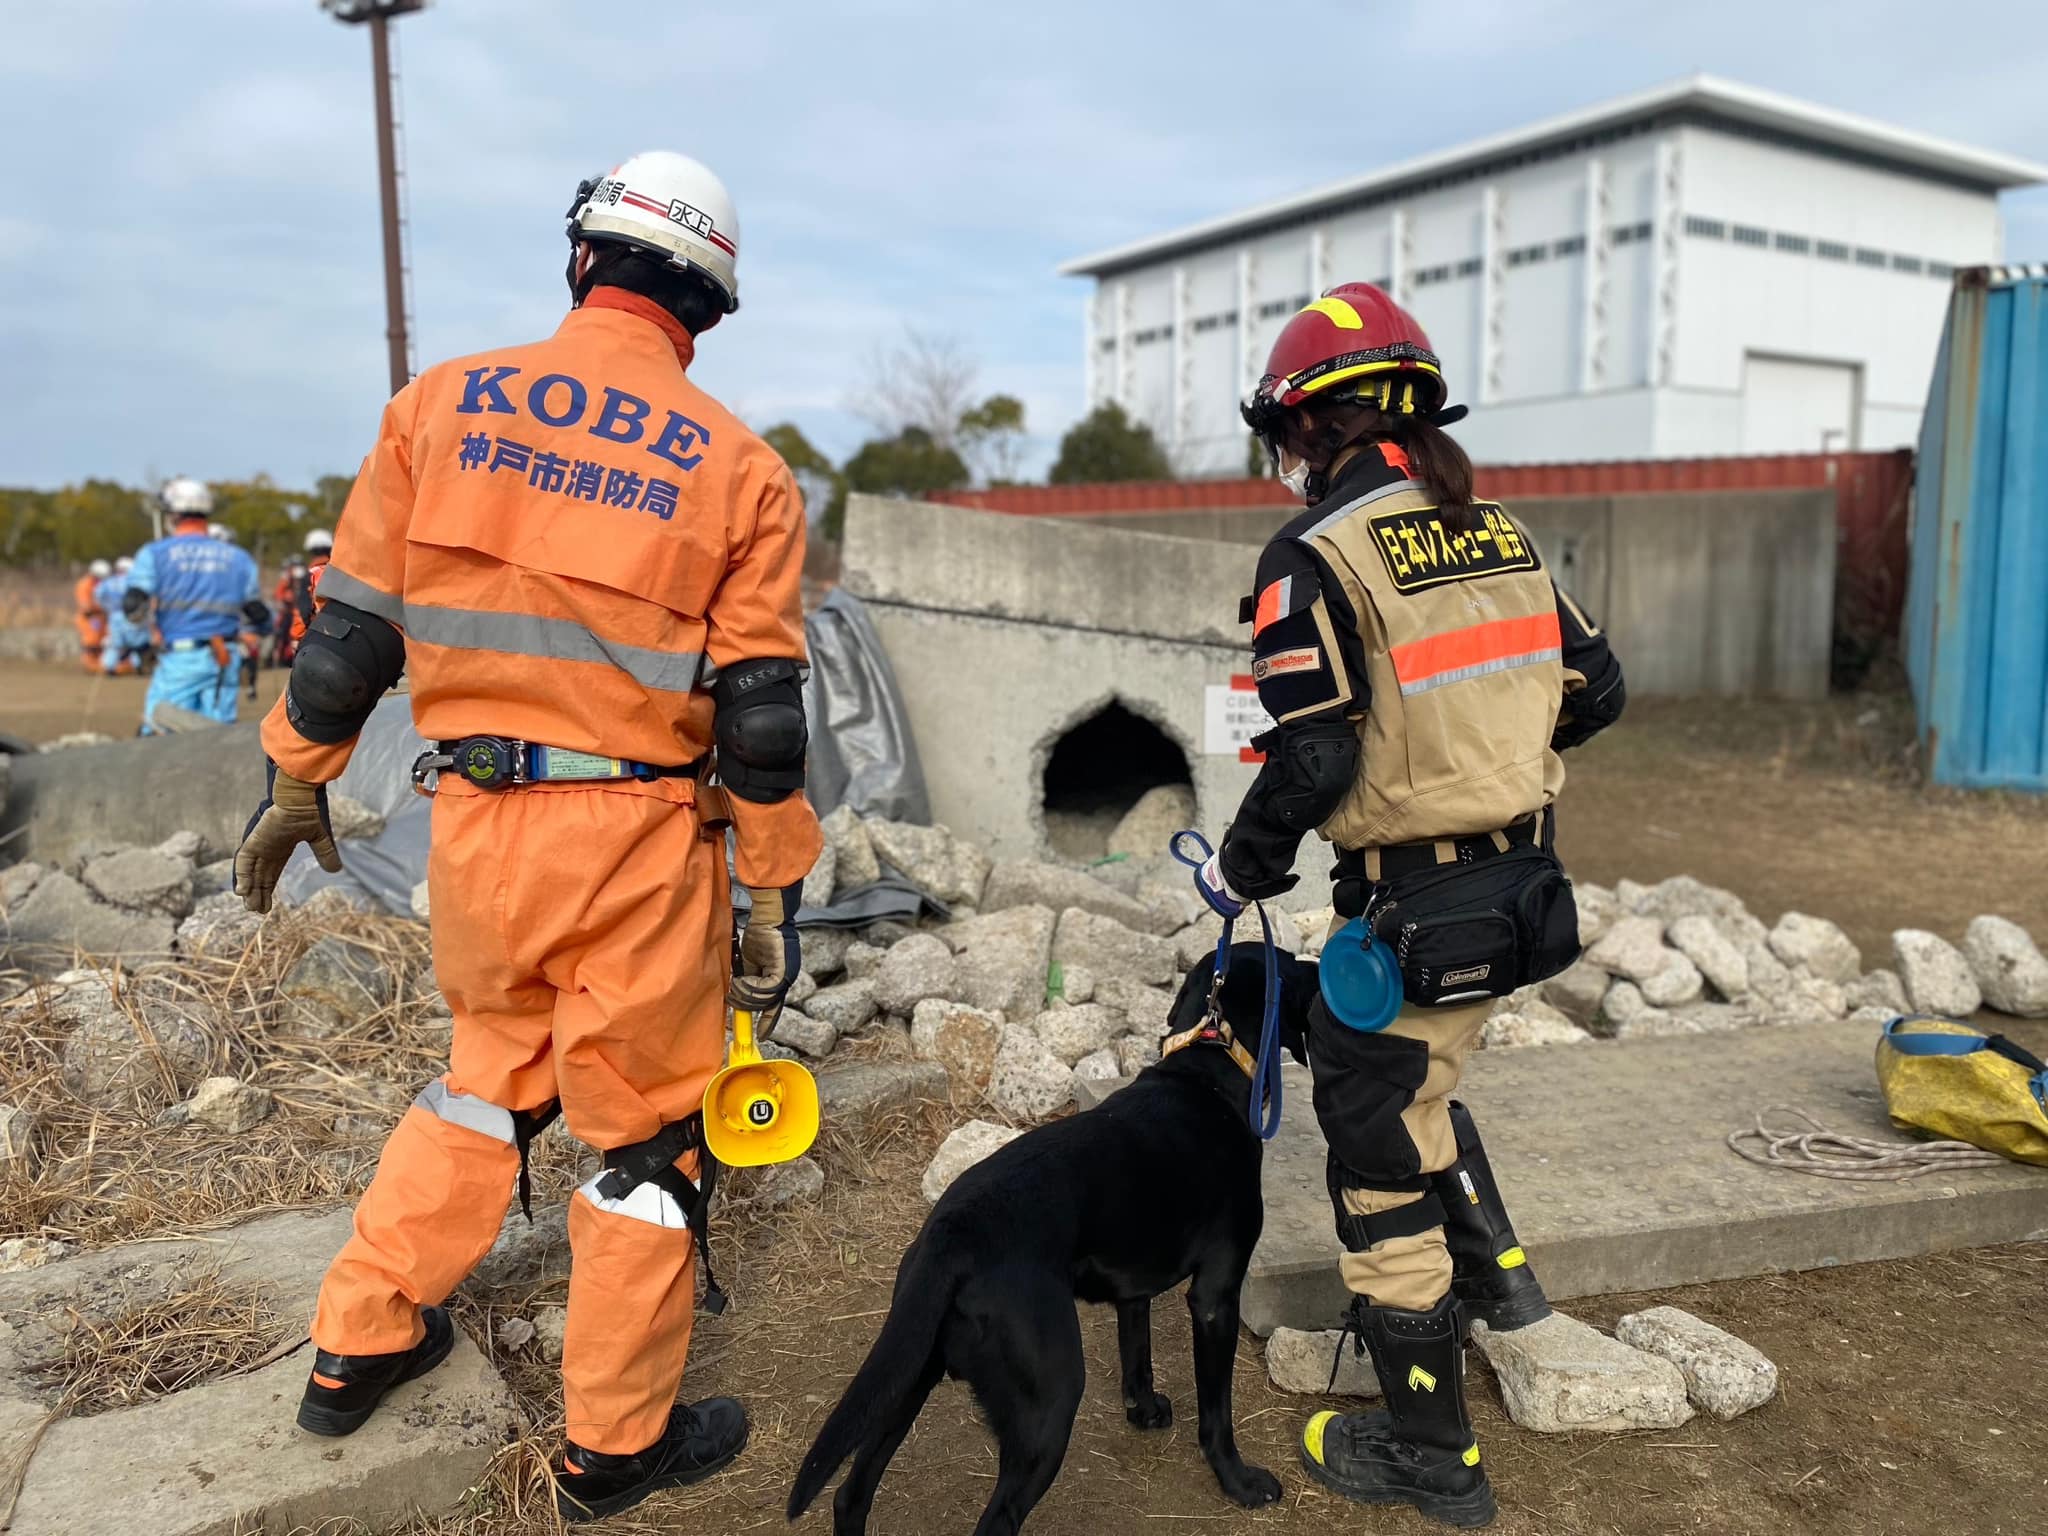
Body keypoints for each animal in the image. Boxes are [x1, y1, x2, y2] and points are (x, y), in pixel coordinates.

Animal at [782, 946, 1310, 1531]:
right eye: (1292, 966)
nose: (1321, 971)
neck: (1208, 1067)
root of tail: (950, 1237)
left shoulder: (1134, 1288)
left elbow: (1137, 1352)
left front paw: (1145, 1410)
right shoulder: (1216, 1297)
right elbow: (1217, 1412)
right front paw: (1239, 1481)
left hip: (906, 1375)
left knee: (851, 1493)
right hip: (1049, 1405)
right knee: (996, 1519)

----

▸ About this task: All of the entries above are to be transcribed word for word, with no pictures included.

▸ Result for this exercise:
Body keypoints for each animal in the image. Boxes are [x1, y1, x2, y2] and points are (x, y), in pixel coordinates.

Animal at [782, 946, 1310, 1531]:
right eye: (1292, 966)
nose: (1321, 971)
neck: (1208, 1067)
root of tail: (950, 1237)
left shoulder: (1134, 1288)
left elbow: (1137, 1352)
left front paw: (1145, 1410)
right shoulder: (1216, 1297)
right elbow: (1217, 1412)
right front paw: (1239, 1481)
left hip: (906, 1375)
left knee: (851, 1493)
right hip: (1049, 1405)
right knee: (996, 1519)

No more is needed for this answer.